Parteiverbot Dobrindt verstört mit Linken-Vorstoß

CSU-Generalsekretär Dobrindt: Unverständnis von Parteifreunden
Foto: Peter Kneffel/ dpaMünchen - Der Innenminister geht auf Distanz, die Landesgruppenchefin sieht keinen Grund für die Debatte. Der Vorstoß von CSU-Generalsekretär Alexander Dobrindt, ein Verbotsverfahren gegen die Linke anzustreben, sorgt in der eigenen Partei für Unverständnis. Bundesinnenminister Hans-Peter Friedrich (CSU) machte am Montag vor einer Sitzung des CSU-Vorstands in München deutlich, dass er von den Gedankenspielen Dobrindts wenig hält. "Die Frage, vor der wir stehen, ist: Ist es richtig, die Linkspartei zu beobachten. Ich glaube, die Frage ist eindeutig mit Ja zu beantworten", sagte er. Die Linkspartei habe "große Einschlüsse" linksextremistischer Gruppierungen und müsse somit beobachtet werden. Das sei die einzige Fragestellung, mit der er sich auseinandersetze, so Friedrich.
Auch Landesgruppenchefin Gerda Hasselfeldt ging auf Distanz zu Dobrindt. "Ein Verbotsverfahren bei den Linken sehe ich derzeit nicht", sagte sie. Dafür gebe es im Moment keinen Anlass. Auf die Frage, ob es klug von Dobrindt sei, ein Verbot der Linkspartei in die Debatte zu bringen, sagte sie: "Das ist die Entscheidung jedes einzelnen, was er gerade in die Debatte bringt. Ich kann nur für mich sprechen."

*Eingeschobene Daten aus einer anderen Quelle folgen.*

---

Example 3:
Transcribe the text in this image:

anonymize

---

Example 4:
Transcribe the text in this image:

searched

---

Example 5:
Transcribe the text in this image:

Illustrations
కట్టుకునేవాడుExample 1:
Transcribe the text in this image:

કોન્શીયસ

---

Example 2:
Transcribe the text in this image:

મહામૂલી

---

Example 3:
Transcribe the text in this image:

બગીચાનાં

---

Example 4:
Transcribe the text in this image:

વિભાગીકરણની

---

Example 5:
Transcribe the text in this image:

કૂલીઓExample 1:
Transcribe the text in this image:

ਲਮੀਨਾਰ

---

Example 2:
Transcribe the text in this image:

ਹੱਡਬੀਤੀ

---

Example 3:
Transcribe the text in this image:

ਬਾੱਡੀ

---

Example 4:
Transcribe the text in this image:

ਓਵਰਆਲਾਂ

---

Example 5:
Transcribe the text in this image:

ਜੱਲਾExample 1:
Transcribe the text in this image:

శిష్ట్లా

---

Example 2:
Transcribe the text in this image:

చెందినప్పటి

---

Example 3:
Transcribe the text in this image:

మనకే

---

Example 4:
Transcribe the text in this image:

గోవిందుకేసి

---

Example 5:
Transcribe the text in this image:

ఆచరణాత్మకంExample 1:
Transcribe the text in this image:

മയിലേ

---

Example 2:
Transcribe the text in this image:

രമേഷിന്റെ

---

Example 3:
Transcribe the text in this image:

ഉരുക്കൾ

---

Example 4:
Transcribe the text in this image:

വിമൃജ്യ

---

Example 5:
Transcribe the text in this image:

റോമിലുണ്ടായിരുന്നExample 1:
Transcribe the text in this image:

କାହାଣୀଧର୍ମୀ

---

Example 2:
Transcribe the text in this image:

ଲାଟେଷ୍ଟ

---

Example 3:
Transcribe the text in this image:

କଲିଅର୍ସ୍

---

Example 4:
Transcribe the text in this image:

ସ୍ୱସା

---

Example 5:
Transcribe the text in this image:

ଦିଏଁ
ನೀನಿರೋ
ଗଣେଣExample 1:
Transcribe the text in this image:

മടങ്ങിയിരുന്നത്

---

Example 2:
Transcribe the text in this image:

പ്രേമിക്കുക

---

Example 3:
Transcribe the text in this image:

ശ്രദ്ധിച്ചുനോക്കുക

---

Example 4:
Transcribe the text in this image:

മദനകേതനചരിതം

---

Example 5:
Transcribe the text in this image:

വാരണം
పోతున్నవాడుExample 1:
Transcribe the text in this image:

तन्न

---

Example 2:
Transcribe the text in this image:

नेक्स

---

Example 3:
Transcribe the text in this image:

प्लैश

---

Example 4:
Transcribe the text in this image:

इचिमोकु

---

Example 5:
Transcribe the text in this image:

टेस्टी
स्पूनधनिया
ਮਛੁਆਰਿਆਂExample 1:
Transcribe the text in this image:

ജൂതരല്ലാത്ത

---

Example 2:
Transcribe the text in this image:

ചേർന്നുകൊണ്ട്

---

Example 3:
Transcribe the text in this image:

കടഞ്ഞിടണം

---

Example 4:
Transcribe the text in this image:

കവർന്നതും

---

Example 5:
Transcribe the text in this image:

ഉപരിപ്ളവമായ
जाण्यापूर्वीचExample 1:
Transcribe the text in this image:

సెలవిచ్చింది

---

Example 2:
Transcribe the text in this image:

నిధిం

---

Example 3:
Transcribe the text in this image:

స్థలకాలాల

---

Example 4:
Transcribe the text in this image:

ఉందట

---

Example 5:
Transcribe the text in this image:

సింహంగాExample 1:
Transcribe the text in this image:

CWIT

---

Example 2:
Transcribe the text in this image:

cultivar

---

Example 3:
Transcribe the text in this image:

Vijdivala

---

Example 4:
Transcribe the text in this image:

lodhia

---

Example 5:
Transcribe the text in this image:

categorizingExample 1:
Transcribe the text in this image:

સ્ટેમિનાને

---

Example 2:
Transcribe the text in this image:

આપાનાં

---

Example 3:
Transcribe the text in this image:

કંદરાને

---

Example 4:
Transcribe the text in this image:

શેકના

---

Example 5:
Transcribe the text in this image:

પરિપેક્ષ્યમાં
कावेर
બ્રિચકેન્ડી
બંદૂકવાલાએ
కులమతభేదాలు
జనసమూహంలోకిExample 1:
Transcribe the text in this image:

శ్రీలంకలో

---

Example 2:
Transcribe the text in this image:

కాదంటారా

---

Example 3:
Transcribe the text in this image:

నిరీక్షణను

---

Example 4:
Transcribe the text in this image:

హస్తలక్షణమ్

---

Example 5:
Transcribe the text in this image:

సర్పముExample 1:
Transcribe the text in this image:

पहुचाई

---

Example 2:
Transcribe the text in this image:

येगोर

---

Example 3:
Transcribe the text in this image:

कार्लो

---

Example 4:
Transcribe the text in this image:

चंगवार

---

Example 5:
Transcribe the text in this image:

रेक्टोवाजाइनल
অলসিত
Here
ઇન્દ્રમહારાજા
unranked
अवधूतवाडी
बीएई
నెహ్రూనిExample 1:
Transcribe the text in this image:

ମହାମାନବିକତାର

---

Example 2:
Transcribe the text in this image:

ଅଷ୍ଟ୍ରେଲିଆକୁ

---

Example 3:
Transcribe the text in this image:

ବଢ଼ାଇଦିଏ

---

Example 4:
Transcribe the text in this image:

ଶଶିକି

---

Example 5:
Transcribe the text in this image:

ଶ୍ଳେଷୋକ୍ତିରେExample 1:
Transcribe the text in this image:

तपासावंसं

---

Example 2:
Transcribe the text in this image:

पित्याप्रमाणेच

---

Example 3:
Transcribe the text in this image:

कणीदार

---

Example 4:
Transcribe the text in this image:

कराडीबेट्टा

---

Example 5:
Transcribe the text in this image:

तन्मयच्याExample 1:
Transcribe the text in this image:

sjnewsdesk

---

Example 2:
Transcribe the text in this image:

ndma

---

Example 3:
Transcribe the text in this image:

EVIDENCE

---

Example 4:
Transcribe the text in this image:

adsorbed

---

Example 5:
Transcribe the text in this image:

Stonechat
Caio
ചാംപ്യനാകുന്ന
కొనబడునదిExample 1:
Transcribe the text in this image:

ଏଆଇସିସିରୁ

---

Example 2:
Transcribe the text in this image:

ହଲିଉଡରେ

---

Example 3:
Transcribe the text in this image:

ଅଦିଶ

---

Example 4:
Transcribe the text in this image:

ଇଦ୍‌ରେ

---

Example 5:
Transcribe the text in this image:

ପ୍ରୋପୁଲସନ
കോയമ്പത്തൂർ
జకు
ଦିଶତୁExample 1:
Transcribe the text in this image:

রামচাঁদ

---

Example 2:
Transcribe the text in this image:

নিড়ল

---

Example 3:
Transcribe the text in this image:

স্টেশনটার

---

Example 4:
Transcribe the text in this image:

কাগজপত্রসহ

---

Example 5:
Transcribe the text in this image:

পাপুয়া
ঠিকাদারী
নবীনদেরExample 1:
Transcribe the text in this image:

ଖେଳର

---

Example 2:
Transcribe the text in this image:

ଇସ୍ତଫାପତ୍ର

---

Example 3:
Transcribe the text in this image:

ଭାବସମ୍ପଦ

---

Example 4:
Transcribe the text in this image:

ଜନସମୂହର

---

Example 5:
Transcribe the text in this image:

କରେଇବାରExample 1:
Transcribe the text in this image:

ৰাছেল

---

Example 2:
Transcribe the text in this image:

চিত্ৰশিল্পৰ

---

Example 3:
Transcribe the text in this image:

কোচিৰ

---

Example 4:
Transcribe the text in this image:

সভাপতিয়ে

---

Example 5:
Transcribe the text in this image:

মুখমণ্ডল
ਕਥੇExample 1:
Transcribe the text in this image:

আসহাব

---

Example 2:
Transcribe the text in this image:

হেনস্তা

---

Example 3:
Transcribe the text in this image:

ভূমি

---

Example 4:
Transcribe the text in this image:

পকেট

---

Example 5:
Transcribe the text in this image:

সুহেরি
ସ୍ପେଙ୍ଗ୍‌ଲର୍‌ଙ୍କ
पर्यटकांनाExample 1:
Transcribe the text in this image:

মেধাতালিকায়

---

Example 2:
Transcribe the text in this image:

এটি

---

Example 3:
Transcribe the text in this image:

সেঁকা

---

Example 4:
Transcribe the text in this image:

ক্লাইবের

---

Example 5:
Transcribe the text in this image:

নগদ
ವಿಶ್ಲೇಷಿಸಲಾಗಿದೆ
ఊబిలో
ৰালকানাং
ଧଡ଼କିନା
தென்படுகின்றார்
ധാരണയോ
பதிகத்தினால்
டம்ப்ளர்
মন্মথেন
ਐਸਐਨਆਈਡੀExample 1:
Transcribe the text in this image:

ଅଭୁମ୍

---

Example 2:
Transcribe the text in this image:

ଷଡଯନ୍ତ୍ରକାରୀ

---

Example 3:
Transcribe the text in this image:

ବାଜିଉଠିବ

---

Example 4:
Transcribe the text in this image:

Dobrindt hatte am Sonntagabend gesagt: "Ich denke, wir sollten alle Anstrengungen unternehmen, dass wir mittelfristig auch zu einem Verbotsverfahren kommen." In der ARD-Sendung "Günther Jauch" plädierte der CSU-General dafür, sogar alle 76 Bundestagsabgeordneten der Linken vom Verfassungsschutz beobachten zu lassen. "Es wäre richtig, die Beobachtung zu intensivieren, dass alle beobachtet werden und dass man dies auch in allen Bundesländern tut", sagte er. "Natürlich kann am Ende auch der Gang nach Karlsruhe stehen und sich die Frage nach einem Verbotsantrag stellen", sagte Dobrindt. "Wesentliche Teile der Partei lehnen das Grundgesetz ab."
"Sprache eines Despoten"
Aus den Reihen der Opposition kam scharfe Kritik am CSU-Generalsekretär. Der Parlamentarische Geschäftsführer der Grünen-Fraktion, Volker Beck, nannte Dobrindts Forderung nach einer Überwachung aller Linken-Abgeordneten absurd. "Aus Dobrindts Herzen spricht die Sprache eines Despoten", sagte Beck am Montag in Berlin.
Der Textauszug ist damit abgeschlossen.